Conley, who will make more than $22 million this season and $24 million next, saw a dip in his production in his 15th season last year. Soon to be 35, Conley averaged 13.7 points and 5.3 assists, though he hit more than 40% from 3 for the second straight season.

Clarkson, who is no stranger to the Lakers, also has two years left on his contract.

After winning the NBA’s sixth man of the year award in 2021, Clarkson struggled from deep last season, making only 31.8% on 7.6 attempts from 3 a game.

In some ways, Beasley is a similar player — albeit younger than Clarkson. He, too, is a high-volume 3-point shooter though much more efficient than Clarkson. Beasley hit 37.7% last season but struggled inside the arc, making 39.1%. Neither is regarded as much of a playmaker for others, but either would be a welcome on-the-ball scorer with Beasley’s shooting and youth probably making him the better fit.
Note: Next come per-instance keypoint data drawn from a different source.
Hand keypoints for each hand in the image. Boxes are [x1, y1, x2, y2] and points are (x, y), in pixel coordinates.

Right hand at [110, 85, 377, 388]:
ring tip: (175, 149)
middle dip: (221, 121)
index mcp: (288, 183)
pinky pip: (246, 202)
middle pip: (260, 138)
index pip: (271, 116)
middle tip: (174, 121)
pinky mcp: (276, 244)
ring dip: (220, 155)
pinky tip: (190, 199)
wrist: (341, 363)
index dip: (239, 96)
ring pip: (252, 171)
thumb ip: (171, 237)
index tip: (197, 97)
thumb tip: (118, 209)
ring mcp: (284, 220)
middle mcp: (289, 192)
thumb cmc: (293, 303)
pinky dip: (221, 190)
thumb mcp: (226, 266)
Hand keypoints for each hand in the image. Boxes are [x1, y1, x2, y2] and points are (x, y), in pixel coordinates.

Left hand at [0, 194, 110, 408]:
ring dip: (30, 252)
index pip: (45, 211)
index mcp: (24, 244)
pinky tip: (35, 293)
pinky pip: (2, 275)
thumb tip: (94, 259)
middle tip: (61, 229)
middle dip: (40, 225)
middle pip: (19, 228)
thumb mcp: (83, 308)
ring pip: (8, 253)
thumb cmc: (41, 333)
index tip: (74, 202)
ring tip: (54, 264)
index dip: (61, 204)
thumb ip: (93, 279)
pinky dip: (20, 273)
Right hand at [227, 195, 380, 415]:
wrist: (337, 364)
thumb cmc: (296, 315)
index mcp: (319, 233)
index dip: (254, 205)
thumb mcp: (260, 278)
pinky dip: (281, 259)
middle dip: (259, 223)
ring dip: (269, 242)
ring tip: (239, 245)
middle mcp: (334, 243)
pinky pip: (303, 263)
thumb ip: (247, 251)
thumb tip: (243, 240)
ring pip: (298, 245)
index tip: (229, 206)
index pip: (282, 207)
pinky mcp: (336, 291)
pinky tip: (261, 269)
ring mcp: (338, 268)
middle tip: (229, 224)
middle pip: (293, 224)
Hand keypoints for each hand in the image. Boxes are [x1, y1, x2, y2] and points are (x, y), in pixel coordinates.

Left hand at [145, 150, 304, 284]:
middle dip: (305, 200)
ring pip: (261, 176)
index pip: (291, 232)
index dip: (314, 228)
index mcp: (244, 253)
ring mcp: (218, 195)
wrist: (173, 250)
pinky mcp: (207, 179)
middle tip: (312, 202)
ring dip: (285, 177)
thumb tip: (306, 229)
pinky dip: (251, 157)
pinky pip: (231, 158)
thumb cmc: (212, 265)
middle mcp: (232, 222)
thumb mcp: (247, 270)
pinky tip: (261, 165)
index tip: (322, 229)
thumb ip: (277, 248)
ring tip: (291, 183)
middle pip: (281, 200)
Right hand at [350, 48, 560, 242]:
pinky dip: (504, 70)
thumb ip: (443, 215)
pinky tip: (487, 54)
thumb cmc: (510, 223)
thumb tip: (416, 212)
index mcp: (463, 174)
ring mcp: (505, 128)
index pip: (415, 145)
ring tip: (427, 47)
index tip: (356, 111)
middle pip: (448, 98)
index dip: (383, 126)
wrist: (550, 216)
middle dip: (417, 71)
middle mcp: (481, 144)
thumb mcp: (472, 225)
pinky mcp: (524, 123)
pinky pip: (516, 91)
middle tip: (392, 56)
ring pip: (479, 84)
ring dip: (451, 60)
The question, as always, remains the cost.

The Lakers have hesitated to trade their 2027 and 2029 first-round picks in any deal that doesn’t make them serious contenders for the next two seasons (when James is guaranteed to be under contract). Maybe Conley’s inclusion in a deal, considering the $24 million owed after this season, would allow for the Lakers to gather a small handful of top-tier rotation players for a final push with James. And maybe the Lakers could push for Jared Vanderbilt, a 23-year-old defense and rebounding specialist, who recently signed with Klutch Sports, as a sweetener in any deal where they’re sacrificing a future first.
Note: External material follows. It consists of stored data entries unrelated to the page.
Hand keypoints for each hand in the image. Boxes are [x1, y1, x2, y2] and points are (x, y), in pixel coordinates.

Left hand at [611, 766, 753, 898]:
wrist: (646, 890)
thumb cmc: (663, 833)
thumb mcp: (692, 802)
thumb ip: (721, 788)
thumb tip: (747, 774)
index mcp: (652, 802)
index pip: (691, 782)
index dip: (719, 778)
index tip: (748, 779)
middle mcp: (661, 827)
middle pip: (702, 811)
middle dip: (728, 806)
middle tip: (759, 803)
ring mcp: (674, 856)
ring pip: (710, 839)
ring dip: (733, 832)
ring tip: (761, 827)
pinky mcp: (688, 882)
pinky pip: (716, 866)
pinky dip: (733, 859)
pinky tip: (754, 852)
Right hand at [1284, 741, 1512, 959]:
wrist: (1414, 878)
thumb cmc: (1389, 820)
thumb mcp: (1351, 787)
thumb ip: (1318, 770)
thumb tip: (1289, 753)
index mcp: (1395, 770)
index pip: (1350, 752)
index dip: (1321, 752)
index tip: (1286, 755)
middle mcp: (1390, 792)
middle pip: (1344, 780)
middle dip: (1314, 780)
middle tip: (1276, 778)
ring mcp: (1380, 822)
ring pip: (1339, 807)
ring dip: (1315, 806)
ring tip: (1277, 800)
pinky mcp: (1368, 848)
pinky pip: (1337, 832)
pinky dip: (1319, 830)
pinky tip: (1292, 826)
Also, the Lakers might still prefer a Hield-Turner trade costing two firsts than any bundle they’re able to cook up with the Jazz. There’s also been a long flirtation with former first-round pick Cam Reddish, who the team was linked to last season at the deadline and over this offseason.

Sources say the Lakers are comfortable heading into training camp with Westbrook on their roster, hoping new coach Darvin Ham can unlock increased intensity on defense while another season with James and Davis makes life easier on offense.

The argument for that, of course, is if the Lakers can’t build into a true contender via trade this month, wait and handle it down the road either through free agency or future trades. A bad deal now that forces them to offload one or two future firsts wouldn’t dramatically raise the ceiling on this year’s team and handcuff them even more down the road, sort of a worst-case scenario for the organization.

Still, it’s hard not to envision how redoing the Westbrook deal — sending out the former MVP for multiple playable pieces — wouldn’t make the Lakers better in the short term.

The question they’re mulling, though, is if any of the options facing them today make them good enough.